-------- THE INPUT --------

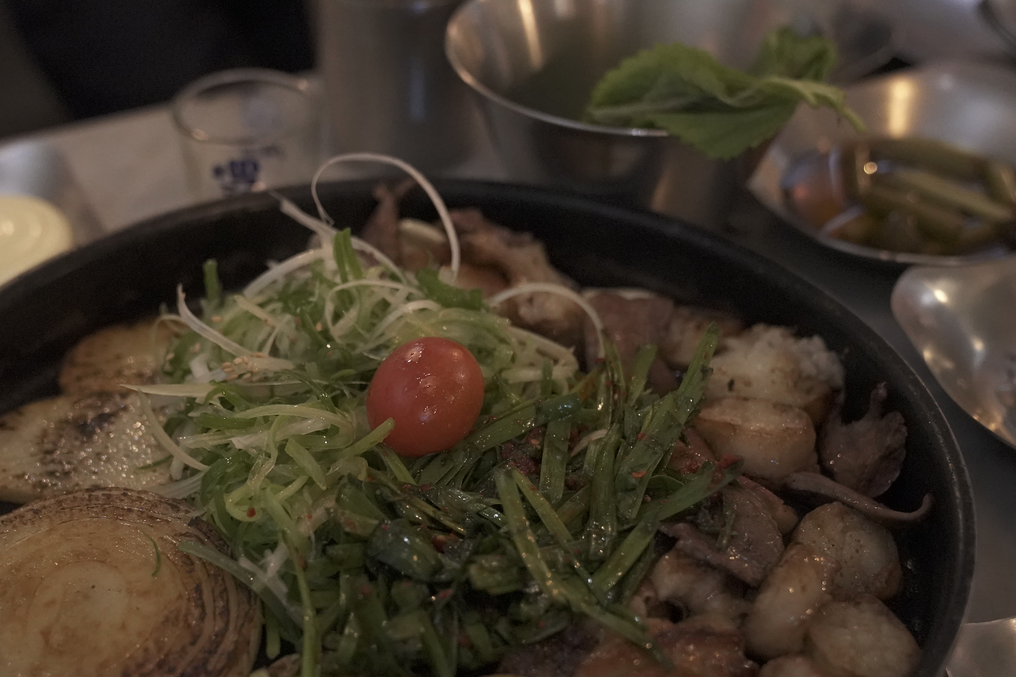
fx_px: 1721
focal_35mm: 61
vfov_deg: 22.1
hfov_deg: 32.8
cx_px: 400
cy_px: 494
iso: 8000
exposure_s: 1/160
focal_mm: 40
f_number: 3.2
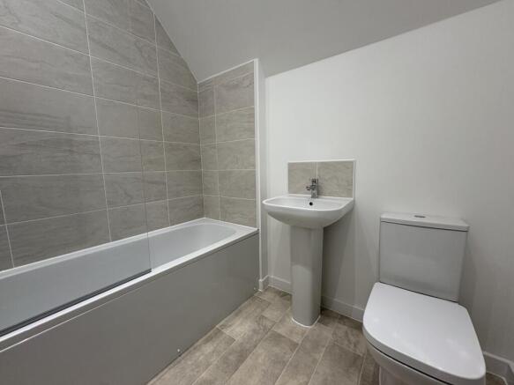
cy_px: 192
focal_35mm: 14
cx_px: 257
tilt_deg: -6.6
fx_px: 208
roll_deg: +0.7
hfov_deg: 102.1
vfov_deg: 85.7
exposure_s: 1/99
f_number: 2.2
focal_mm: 2.22
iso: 100
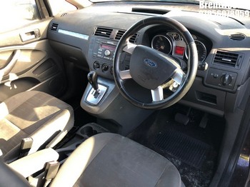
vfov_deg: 49.7
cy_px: 94
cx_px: 125
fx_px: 202
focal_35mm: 28
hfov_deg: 63.5
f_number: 1.8
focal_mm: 4
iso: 25
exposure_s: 1/40
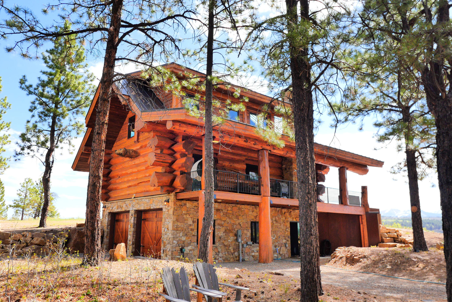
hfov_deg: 73.6
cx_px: 204
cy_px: 148
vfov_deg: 53.1
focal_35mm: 24
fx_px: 301
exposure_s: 1/500
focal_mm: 9
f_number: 4
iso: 800
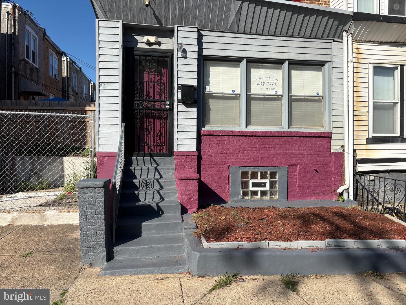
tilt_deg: +0.1
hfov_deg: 67.3
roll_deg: +0.4
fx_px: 305
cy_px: 152
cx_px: 203
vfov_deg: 53.1
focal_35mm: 26
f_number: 1.6
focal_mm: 5.96
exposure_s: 1/3623
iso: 50
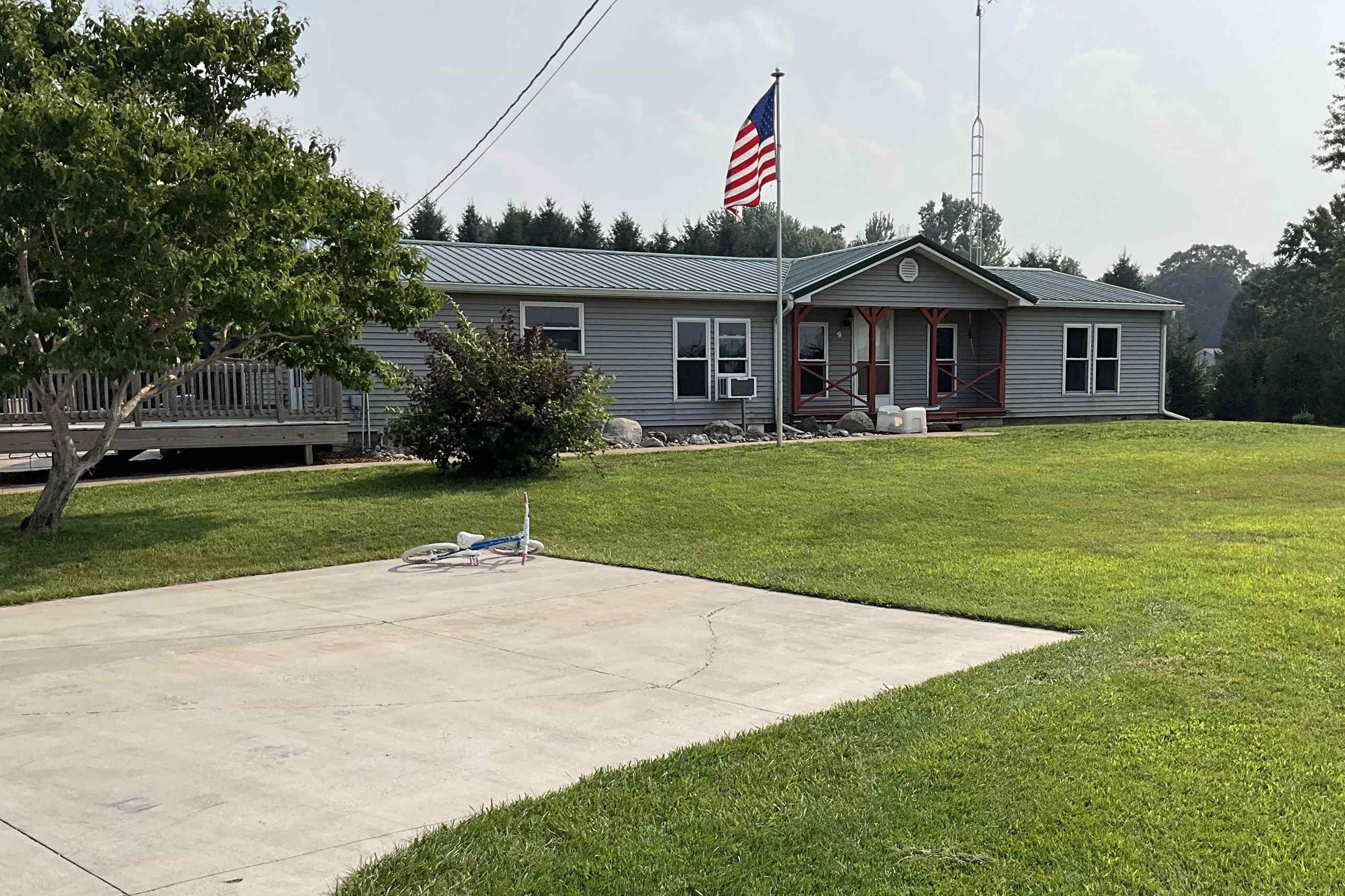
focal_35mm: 36
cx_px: 728
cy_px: 526
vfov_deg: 36.8
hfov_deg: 53.1
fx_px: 1345
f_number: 1.8
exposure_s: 1/3322
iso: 25
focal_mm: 3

--------

Give back the whole listing as it stands, minus its pictures.

WORKED SOLUTION
fx_px: 1721
focal_35mm: 61
vfov_deg: 22.1
hfov_deg: 32.8
cx_px: 400
cy_px: 494
iso: 8000
exposure_s: 1/160
focal_mm: 40
f_number: 3.2
cy_px: 192
focal_35mm: 14
cx_px: 257
tilt_deg: -6.6
fx_px: 208
roll_deg: +0.7
hfov_deg: 102.1
vfov_deg: 85.7
exposure_s: 1/99
f_number: 2.2
focal_mm: 2.22
iso: 100
vfov_deg: 49.7
cy_px: 94
cx_px: 125
fx_px: 202
focal_35mm: 28
hfov_deg: 63.5
f_number: 1.8
focal_mm: 4
iso: 25
exposure_s: 1/40
hfov_deg: 73.6
cx_px: 204
cy_px: 148
vfov_deg: 53.1
focal_35mm: 24
fx_px: 301
exposure_s: 1/500
focal_mm: 9
f_number: 4
iso: 800
tilt_deg: +0.1
hfov_deg: 67.3
roll_deg: +0.4
fx_px: 305
cy_px: 152
cx_px: 203
vfov_deg: 53.1
focal_35mm: 26
f_number: 1.6
focal_mm: 5.96
exposure_s: 1/3623
iso: 50
focal_35mm: 36
cx_px: 728
cy_px: 526
vfov_deg: 36.8
hfov_deg: 53.1
fx_px: 1345
f_number: 1.8
exposure_s: 1/3322
iso: 25
focal_mm: 3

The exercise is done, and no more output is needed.